* Texto para leitura:
'''
Vida Nova na Amazônia, Fortaleza, 1943.Quadro: Acervo Jean Pierre Chabloz – Museu de Arte da Universidade Federal do Ceará - UFC.

 Atentem que a soldada da borracha usa um lindo vestido vermelho e de forma tranquila estende as roupas no varal. Observemos que o sol penetra livremente na mata semi-aberta. O gado está presente no curral, numa demonstração de que leite e carne bovina não seria nenhum problema para o recém-chegado nordestino na Amazônia. Crianças brincam e tratam de porcos e galinhas e a residência não deixa nenhuma dúvida do iminente conforto. A extração do látex é feito harmonicamente no quintal da casa, as seringueiras estão colocadas lado a lado, e para tanto, não haveria a necessidade do seringueiro está percorrendo estradas e varadouros. Completando a linda paisagem amazônica, a lavoura estava garantida, pelo menos água não seria o problema, e o paraíso finalmente estava prestes a cair na vida de homens, mulheres e crianças, até então, cansados de esperar pela felicidade que sempre tardara a chegar. Estava livre o caminho para uma “vida nova na Amazônia”.
'''
* Registros fornecidos:
'''
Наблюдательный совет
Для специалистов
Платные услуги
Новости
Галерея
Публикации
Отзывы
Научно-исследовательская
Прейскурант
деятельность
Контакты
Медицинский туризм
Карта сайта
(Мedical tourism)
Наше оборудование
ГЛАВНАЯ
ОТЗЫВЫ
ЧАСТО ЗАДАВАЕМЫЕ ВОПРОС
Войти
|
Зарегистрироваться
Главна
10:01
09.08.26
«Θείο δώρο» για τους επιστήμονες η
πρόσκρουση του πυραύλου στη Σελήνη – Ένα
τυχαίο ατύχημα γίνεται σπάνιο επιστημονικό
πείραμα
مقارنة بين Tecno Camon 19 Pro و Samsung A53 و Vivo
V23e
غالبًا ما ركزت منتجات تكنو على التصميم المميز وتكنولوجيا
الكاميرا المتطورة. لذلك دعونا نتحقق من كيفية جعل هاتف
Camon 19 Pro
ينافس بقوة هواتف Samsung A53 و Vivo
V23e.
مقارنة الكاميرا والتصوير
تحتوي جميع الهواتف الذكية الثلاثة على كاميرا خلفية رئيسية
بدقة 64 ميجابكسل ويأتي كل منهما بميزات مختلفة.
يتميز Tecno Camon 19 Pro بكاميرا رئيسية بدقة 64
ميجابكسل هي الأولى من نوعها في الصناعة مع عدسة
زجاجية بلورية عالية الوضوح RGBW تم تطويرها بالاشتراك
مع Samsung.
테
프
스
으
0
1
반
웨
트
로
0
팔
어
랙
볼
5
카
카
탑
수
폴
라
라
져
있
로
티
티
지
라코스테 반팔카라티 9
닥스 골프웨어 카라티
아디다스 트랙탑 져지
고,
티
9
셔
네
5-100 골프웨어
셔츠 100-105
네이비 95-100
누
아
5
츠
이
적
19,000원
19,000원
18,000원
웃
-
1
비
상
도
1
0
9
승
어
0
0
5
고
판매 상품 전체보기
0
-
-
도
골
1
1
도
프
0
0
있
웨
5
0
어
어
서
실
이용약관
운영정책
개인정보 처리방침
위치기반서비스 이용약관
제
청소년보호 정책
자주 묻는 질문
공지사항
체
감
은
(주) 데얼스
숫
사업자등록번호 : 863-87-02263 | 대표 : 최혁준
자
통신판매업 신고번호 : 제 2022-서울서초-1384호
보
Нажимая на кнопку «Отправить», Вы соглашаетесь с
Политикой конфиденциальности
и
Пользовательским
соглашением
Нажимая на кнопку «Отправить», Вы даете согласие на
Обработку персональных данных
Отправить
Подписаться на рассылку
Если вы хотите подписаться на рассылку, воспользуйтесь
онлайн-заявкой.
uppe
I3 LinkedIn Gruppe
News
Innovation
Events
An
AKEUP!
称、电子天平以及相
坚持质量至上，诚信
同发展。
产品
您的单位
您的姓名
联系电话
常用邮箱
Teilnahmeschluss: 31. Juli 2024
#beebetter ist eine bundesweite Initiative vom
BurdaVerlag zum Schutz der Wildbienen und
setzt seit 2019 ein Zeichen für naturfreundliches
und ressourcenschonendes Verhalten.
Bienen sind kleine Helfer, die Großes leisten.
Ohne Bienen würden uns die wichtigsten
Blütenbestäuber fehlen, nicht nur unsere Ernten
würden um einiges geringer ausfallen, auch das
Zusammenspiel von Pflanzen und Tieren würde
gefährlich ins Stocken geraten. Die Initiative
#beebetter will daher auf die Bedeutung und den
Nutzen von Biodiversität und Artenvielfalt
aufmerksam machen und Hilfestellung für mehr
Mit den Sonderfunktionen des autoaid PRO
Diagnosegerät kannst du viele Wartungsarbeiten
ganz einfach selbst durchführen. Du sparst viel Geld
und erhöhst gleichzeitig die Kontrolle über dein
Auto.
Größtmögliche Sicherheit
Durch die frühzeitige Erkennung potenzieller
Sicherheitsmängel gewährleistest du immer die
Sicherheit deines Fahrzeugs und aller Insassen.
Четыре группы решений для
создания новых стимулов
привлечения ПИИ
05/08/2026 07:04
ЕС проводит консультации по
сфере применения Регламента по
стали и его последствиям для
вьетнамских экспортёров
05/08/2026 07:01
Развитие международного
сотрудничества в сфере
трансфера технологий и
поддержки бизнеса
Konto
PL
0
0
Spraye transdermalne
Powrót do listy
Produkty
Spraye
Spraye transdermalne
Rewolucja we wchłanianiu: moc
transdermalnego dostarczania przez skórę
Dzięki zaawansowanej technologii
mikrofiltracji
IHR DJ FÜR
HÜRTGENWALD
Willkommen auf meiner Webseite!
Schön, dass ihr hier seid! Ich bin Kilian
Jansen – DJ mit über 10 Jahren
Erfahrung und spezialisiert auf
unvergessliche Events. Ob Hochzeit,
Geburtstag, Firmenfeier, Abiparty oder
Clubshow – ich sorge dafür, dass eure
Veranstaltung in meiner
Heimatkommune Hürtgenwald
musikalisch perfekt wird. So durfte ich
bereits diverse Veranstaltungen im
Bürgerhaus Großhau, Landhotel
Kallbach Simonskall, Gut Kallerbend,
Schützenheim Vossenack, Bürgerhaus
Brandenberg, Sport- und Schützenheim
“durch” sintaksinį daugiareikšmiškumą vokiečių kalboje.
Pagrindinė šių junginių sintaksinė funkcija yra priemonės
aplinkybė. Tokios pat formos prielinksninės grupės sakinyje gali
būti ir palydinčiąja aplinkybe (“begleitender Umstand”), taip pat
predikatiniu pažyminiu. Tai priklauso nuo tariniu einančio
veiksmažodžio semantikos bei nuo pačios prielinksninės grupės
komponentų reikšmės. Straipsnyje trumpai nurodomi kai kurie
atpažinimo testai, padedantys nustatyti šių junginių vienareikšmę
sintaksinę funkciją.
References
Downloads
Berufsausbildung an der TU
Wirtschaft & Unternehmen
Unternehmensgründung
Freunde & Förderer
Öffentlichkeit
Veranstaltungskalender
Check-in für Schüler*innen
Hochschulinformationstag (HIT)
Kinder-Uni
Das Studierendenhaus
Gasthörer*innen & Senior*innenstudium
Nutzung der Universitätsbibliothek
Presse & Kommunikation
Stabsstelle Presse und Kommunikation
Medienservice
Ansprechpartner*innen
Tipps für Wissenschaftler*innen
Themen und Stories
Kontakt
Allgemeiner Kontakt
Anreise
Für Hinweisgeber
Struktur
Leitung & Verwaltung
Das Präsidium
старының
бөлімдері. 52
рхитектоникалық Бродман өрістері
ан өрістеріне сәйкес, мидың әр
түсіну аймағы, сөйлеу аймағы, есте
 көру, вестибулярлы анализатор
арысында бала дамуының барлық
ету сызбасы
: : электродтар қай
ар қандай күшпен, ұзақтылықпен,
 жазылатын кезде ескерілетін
'''
Como fica em inglês a frase "Observemos que o sol penetra livremente na mata semi-aberta.", do texto sobre o quadro Vida Nova na Amazônia?

* Resposta: Let us observe that the sun freely penetrates the semi-open forest.